* _WHAT TO DO_
Across the entries below, work out how many lines contain "evenodd". Please give the number only.
- - - -
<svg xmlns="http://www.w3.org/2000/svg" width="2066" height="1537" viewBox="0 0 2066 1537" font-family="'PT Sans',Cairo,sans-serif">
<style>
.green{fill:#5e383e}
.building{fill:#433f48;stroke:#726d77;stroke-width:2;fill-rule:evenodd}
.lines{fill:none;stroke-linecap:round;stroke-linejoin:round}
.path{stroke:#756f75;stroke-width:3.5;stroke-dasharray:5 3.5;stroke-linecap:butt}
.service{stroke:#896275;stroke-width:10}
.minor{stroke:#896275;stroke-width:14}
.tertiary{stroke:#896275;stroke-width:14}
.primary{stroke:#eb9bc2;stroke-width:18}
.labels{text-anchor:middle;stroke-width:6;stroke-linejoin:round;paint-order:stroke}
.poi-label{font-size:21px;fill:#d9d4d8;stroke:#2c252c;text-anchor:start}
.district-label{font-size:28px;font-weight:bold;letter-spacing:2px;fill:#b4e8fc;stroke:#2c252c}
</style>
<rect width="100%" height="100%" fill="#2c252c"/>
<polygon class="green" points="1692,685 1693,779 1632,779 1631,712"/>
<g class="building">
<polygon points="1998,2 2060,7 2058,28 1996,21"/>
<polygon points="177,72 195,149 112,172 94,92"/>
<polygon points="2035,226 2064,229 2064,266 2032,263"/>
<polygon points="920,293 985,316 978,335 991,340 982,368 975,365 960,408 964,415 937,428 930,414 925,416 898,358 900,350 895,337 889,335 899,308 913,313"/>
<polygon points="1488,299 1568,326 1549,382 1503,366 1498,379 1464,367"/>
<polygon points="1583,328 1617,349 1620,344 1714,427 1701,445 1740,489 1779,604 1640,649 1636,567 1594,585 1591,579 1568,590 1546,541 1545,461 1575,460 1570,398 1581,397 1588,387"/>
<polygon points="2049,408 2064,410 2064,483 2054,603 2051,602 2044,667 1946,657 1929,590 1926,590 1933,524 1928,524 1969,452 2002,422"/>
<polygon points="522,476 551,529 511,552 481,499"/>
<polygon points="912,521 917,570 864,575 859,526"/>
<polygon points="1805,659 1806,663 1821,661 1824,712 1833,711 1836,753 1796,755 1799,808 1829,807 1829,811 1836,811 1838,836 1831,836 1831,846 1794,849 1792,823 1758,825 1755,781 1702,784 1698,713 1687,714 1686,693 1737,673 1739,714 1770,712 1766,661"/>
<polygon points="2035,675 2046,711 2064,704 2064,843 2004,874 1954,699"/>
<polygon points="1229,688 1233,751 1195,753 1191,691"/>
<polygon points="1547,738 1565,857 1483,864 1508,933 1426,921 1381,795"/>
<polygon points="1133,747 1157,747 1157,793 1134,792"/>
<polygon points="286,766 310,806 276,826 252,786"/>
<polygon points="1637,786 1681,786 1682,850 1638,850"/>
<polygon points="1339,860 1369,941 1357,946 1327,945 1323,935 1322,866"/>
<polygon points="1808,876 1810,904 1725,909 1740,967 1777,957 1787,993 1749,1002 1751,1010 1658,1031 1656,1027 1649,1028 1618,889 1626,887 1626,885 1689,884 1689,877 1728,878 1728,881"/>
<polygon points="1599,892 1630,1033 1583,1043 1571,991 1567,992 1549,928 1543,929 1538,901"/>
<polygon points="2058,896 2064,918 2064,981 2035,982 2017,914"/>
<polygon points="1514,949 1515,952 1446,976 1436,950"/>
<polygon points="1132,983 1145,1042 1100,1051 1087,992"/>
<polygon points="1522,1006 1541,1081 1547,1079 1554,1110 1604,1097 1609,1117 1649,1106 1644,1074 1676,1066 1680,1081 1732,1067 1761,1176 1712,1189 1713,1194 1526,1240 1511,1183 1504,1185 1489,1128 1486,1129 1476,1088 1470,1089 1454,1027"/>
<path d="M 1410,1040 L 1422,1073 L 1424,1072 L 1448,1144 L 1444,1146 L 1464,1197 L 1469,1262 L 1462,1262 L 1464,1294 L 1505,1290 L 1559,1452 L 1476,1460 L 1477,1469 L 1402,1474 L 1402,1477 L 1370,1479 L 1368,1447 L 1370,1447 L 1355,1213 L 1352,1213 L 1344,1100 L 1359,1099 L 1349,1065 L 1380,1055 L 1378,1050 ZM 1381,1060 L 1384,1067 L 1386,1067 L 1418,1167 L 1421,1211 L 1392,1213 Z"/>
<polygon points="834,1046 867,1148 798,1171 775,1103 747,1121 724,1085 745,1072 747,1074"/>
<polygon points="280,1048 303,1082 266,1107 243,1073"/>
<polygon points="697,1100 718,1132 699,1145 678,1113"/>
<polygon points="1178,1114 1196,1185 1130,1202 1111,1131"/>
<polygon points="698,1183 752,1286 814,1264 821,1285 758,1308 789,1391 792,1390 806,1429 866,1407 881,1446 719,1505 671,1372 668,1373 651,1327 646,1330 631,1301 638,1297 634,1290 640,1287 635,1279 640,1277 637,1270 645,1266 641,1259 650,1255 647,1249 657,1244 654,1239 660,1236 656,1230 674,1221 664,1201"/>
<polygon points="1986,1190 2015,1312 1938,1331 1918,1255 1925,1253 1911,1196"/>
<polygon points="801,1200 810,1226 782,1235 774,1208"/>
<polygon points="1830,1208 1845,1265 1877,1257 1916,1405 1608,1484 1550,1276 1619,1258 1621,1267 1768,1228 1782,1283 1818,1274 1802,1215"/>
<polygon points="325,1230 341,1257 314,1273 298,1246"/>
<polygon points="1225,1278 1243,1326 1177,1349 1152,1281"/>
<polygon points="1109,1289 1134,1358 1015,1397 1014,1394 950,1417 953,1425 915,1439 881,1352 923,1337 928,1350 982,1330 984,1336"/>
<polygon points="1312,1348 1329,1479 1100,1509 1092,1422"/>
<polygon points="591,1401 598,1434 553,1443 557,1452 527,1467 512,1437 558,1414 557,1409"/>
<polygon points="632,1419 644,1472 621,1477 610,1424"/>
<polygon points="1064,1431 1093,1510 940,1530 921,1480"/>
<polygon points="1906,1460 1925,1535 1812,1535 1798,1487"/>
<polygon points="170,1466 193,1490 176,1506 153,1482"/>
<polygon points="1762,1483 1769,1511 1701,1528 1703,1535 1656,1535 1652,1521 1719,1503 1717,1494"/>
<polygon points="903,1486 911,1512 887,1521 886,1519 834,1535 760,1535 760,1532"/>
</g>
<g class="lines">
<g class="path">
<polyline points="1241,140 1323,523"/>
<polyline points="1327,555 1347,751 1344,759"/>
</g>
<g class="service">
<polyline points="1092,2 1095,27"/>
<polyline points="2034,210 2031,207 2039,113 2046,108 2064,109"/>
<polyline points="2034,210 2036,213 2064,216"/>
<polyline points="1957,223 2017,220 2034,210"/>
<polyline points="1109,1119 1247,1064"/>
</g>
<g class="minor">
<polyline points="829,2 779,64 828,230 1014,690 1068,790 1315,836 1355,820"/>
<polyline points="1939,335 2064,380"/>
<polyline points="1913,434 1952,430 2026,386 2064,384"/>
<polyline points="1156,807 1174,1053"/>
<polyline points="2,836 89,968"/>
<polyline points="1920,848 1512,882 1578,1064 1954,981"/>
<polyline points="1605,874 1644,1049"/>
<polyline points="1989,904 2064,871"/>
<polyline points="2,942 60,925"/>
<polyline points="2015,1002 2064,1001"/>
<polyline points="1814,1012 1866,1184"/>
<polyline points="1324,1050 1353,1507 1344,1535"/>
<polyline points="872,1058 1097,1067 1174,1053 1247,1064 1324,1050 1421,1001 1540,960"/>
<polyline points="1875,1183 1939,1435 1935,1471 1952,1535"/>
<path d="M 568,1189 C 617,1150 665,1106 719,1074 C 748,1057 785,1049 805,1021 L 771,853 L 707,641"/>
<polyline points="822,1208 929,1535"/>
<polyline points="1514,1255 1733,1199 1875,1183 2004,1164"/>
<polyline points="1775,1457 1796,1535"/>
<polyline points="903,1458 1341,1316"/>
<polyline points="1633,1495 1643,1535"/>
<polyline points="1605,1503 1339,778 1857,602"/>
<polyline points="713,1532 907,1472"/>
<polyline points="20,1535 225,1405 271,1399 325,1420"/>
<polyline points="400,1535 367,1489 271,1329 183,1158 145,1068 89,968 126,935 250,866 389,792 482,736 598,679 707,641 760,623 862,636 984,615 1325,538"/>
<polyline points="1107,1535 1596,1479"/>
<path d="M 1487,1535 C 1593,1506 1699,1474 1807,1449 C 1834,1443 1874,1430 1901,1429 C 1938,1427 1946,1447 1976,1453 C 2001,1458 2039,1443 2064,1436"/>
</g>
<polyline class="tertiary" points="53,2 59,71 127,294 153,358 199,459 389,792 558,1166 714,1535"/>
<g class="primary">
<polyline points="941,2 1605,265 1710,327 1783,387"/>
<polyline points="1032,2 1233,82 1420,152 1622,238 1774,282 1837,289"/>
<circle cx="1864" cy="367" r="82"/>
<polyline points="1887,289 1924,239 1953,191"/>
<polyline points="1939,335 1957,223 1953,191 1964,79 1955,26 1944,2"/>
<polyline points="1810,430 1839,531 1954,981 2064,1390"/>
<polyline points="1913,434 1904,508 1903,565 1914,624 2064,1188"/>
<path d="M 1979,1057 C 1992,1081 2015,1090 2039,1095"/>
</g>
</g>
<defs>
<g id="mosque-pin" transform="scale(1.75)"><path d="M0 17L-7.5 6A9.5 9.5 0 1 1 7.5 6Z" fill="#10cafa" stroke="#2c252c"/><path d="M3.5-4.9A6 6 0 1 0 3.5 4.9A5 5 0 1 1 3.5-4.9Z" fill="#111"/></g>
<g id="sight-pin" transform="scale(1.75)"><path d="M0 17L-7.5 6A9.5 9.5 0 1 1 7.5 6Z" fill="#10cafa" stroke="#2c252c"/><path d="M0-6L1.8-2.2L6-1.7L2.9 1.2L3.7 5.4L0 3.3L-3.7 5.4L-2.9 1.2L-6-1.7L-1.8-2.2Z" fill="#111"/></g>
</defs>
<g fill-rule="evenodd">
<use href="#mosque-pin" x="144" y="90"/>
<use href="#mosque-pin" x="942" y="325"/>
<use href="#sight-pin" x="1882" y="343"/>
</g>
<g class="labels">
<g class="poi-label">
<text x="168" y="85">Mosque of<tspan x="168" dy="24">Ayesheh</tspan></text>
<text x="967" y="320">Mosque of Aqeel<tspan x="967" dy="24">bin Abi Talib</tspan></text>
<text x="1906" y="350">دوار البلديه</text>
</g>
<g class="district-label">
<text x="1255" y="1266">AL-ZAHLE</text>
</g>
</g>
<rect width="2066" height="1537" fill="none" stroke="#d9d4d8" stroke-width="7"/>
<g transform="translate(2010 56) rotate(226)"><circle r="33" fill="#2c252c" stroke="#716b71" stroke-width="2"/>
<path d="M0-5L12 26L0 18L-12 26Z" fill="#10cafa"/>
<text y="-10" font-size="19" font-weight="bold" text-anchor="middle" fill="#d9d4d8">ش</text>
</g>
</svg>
- - - -
* _EXPECTED ANSWER_
2